I think the second thing that I’ll say is making sure that we think about how institutions can remain strong, and by that we mean those of the public sector and in the nonprofit infrastructure. So, as an institution, we’ve committed to a fund, for instance, to support public broadcasting. We have investments in governmental public health. We also are thinking about what types of supports that help nonprofits with safety and security in these times and help them withstand challenging times.
Leon T. Andrews, Jr.:
Yeah, appreciate that. I’d like to end our conversation, which has been such a rich conversation with you, Jennifer, about how are you holding hope at this moment? What helps you hold onto hope?
Jennifer Ng’andu:
It is actually really easy to hold on to hope in this moment. And it’s because, every day, after I get done consuming cat videos on social media, and I’m only half joking, I am often sort of also in the midst of really taking in how young people are responding in this time.
And it’s the future generation—Gen Z, Gen Alpha—who are now sort of being called into streets and giving voice to the future that they want and the future that we need. They did not live in a world where there was no Affordable Care Act, so they’re just not going to choose to accept that our government won’t ensure access to some type of insurance. Even though it had flaws, they’re not okay with sort of that. I think they can see, actually, a COVID response by which our government took care of people. And they say, that’s how we want our government to be. We actually de facto enabled guaranteed income during that period of our government’s history, which took place under both Presidents Trump and Biden.

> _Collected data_

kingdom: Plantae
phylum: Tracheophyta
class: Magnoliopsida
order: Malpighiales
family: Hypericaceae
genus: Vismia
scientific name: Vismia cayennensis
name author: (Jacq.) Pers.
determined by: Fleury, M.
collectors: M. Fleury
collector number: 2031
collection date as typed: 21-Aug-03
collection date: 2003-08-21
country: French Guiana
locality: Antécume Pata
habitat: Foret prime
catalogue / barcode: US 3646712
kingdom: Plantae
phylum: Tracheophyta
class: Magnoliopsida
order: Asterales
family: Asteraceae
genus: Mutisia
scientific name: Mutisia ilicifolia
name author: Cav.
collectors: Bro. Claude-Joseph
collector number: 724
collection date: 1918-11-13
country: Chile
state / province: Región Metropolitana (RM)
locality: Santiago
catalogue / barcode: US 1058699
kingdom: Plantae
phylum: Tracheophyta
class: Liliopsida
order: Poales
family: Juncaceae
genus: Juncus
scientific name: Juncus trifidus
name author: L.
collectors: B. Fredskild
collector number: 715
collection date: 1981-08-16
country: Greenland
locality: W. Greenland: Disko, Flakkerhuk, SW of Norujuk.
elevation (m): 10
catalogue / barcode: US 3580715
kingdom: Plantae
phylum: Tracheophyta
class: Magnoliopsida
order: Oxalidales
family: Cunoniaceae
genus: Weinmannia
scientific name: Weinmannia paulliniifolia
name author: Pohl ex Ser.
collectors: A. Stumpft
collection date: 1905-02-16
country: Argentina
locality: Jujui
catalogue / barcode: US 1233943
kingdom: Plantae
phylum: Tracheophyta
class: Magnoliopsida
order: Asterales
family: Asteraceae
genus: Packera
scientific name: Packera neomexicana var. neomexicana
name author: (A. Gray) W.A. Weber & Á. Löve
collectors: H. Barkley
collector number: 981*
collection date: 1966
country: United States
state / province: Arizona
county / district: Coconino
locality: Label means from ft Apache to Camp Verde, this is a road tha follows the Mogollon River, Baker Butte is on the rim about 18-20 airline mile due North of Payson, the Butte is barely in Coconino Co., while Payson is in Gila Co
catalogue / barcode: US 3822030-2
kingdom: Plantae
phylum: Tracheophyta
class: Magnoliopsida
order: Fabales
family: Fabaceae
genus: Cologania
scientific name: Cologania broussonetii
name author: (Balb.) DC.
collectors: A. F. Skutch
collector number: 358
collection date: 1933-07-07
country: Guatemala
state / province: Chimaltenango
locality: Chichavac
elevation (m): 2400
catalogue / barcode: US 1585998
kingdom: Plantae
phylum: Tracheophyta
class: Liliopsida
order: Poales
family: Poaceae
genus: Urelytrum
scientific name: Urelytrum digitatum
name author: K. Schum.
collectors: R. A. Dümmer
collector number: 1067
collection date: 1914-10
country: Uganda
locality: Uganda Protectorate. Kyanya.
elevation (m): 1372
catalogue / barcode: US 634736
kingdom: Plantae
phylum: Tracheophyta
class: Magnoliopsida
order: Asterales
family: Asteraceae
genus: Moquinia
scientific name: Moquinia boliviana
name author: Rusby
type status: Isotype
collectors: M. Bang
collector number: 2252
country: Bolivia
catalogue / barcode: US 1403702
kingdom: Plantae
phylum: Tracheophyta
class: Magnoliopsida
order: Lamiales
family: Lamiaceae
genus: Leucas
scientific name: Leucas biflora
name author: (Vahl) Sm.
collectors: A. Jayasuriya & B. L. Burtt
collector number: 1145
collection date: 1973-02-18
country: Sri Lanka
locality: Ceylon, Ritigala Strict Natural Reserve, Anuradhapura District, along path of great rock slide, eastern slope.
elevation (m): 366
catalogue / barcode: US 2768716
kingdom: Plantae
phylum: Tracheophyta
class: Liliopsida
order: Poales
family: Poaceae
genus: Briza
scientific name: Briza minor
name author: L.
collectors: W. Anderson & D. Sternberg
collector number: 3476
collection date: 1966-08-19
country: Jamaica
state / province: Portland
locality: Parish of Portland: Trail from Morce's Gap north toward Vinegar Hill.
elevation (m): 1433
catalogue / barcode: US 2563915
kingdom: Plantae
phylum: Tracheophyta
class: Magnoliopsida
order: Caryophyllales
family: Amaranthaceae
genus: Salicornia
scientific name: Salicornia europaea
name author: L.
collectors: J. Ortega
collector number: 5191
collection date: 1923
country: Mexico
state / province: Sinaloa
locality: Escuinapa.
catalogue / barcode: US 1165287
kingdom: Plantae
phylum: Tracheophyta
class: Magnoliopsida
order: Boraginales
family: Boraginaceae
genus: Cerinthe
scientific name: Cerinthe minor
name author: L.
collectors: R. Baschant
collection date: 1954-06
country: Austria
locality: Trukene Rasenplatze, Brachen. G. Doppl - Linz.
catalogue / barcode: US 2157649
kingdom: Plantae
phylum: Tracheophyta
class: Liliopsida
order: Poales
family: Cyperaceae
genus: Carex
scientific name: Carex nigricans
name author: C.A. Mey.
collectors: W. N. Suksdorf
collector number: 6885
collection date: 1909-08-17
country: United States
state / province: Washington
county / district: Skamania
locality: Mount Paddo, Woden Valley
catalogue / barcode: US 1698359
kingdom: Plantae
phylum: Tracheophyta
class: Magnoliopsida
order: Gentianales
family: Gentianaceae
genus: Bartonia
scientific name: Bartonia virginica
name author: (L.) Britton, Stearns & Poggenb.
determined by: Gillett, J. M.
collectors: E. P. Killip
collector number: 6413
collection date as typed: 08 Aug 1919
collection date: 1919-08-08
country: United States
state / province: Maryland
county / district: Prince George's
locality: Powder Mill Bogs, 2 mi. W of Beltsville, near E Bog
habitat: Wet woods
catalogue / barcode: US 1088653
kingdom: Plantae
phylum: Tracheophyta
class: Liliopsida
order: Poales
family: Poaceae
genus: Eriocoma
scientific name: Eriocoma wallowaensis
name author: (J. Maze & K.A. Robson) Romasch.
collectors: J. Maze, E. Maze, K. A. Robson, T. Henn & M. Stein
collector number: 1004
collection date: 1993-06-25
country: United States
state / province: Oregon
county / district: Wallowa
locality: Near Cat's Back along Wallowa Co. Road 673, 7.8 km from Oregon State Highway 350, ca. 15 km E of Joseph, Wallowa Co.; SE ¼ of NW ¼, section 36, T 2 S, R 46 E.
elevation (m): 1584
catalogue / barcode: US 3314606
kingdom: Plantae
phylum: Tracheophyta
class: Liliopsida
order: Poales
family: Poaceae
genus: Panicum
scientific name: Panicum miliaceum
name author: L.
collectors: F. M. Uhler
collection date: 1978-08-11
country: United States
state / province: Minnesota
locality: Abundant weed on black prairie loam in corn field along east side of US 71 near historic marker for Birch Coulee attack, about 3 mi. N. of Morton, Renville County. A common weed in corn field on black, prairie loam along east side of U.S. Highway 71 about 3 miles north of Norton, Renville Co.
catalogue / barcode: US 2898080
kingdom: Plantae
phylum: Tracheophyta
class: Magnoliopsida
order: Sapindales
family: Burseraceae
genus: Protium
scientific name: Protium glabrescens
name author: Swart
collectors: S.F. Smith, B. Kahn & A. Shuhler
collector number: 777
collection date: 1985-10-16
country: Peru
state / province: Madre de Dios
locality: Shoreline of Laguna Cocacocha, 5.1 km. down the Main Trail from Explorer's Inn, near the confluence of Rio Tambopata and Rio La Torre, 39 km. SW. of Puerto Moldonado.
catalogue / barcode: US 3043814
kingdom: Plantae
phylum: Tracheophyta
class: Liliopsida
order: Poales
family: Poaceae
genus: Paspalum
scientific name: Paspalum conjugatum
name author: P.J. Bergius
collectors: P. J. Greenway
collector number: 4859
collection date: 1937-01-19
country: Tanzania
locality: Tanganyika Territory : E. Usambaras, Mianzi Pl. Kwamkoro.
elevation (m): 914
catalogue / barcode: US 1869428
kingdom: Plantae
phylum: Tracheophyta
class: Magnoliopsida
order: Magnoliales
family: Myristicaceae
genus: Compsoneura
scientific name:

> _Exercise tasks_
- 1) From the interview, list each way Jennifer Ng'andu says her institution is backing or planning to back public-sector and nonprofit institutions.
- 2) According to the interview, under which presidents did the government de facto enable guaranteed income?
- 3) Write a continuation of the interview about hope, picking up after its last sentence.

> _Outputs in order_
- 1)
- A fund to support public broadcasting
- Investments in governmental public health
- Supports that help nonprofits with safety and security and help them withstand challenging times

- 2) Under both Presidents Trump and Biden.

- 3)
And, so, if that can happen in cross-partisan context, if that can happen, our young people are saying, “This is what I want for myself and for my family.” And, so, I have just a ton of hope and know that that hope will have to be matched with sweat equity. So, got to wake up and say, “How can I do my part to make sure that I am a good elder and, ultimately, ancestor to the young people of this country?” I truly do believe in the saying that we do not inherit the worth from our ancestors; we borrow it from our children. And, so, that’s what keeps me going every day.
Leon T. Andrews, Jr.:
I love that. And hope, I’ve heard you talk about it both as a noun and a verb, so I appreciate the way you reflected on that. We’ve covered so much in our conversation. I’m so grateful for your thoughtful leadership and focus in making our country a healthier and more equitable place for all of us to live. So, thank you for joining us, Jennifer.
Jennifer Ng’andu:
Thank you, Leon, and thank you to Equal Measure for all that you do.
Leon T. Andrews, Jr.:
Take care.
I’d like to leave you with a quote inspired by my conversation with Jennifer. It comes from Claudette Colvin: “I knew then and I know now, when it comes to justice, there is no easy way to get it.”